There is a strict technology policy in Mitchell and Robyn's home - no devices allowed in bedrooms and strict times are enforced as to when they can be used.

He says parents are often at the end of their tether grappling with these issues but he says he has five basic rules of thumb:

• Have open communication with your child about the goods things and negative things they do online

• Empower your child through education to protect themselves online

• It is not technical knowledge, it is the maturity to know how to behave online

• Balance safety settings and internet access

• Keep up to date.

 

Parenting coach Allen O'Donoghue agrees that communication is the key and that technology is as big an issue as talking to kids about sex or drugs. O'Donoghue, whose company helpme2parent.ie runs parenting courses says parents need to show example themselves.

"Children see what their parents do and want to replicate that behaviour. How can you talk about boundaries if you are spending tonnes of time on your phone interacting with people?" he asks. 

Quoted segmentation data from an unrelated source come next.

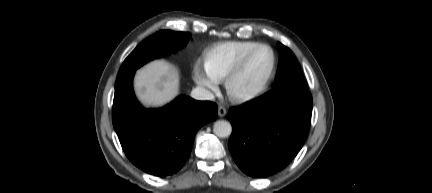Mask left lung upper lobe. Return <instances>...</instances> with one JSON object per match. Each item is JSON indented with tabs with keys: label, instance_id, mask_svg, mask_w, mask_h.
I'll list each match as a JSON object with an SVG mask.
<instances>
[{
	"label": "left lung upper lobe",
	"instance_id": "obj_1",
	"mask_svg": "<svg viewBox=\"0 0 432 193\" xmlns=\"http://www.w3.org/2000/svg\"><path fill=\"white\" fill-rule=\"evenodd\" d=\"M277 44L280 58L275 77V90L308 91L301 68L292 51L279 42Z\"/></svg>",
	"mask_w": 432,
	"mask_h": 193
}]
</instances>
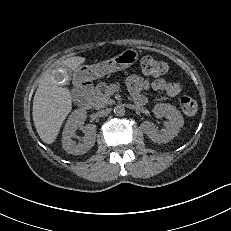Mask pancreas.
<instances>
[{"label": "pancreas", "mask_w": 231, "mask_h": 231, "mask_svg": "<svg viewBox=\"0 0 231 231\" xmlns=\"http://www.w3.org/2000/svg\"><path fill=\"white\" fill-rule=\"evenodd\" d=\"M106 87L107 84L104 82L98 83L91 95V105L96 108H104L107 105L113 104V100L110 98V96L106 93Z\"/></svg>", "instance_id": "pancreas-1"}]
</instances>
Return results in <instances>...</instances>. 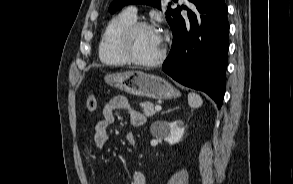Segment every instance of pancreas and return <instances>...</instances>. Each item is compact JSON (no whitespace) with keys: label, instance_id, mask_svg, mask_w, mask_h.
I'll return each instance as SVG.
<instances>
[{"label":"pancreas","instance_id":"pancreas-1","mask_svg":"<svg viewBox=\"0 0 293 184\" xmlns=\"http://www.w3.org/2000/svg\"><path fill=\"white\" fill-rule=\"evenodd\" d=\"M140 105H141L142 111L146 117H151L156 113L153 103L142 102Z\"/></svg>","mask_w":293,"mask_h":184}]
</instances>
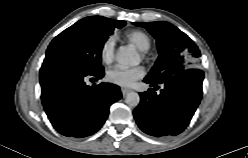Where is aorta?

Siobhan O'Neill White with her son Mitchell (13)
Siobhan O'Neill White with her son Mitchell (13)

O'Donoghue believes that there is no reason for a primary school child to have a mobile phone. For a secondary school child, he says parents need to be aware that if they have unlimited access to the internet and social media, they are going to access information they can’t process.

However, he says the flip-side is children need to grow and they need the freedom to discover things by themselves and if parents are monitoring 24/7, there is no opportunity for this. He says parents do grapple with the question of invading their child's privacy on the one hand and keeping them safe on the other.

He suggests talking to them about the boundaries you put in place and the reasons they are there in the first place. "Tell them there are things online they are not ready to see and if they’re online explain that everything they see isn’t necessarily true. It's all about having these discussions — it may be embarrassing — but as a parent it’s your responsibility," says O’Donoghue.

According to Galway-based internet safety expert Jeremy Padgen, parents should simply keep their kids away from smartphones for as long as possible.

Pagden — whose company schoolswebsites.ie designs web technology for schools and provides safety advice on technology and cyber bullying for parents, schools and teachers — says he's having to address the phenomenon of the naked selfie in classrooms.

"If a kid has sent one of these selfies, it’s because they have been asked to send it. When I’m talking to children, I tell them that if someone asks you for one of these, it’s not because they like you or love you. I make the point that it’s because they have no respect for you. I tell them the one thing they can control is their self-respect and you can see that they really take this on board," he says.

His advice to parents is get savvy about the issues; if they’re not get help.

"It’s too young for anyone under the age of 13 to have a smartphone. Don’t give them unlimited access to the internet. Make sure that devices are password protected and you have the password and never ever let phones into the bedroom".

"I know one mother who had a deal with her children that if they ever cleared the search history on their browser, they lost the device. The key is to set the ground rules early — make the rules into habits. By the time they get to 13 they won’t think of them as rules anymore," says Pagden.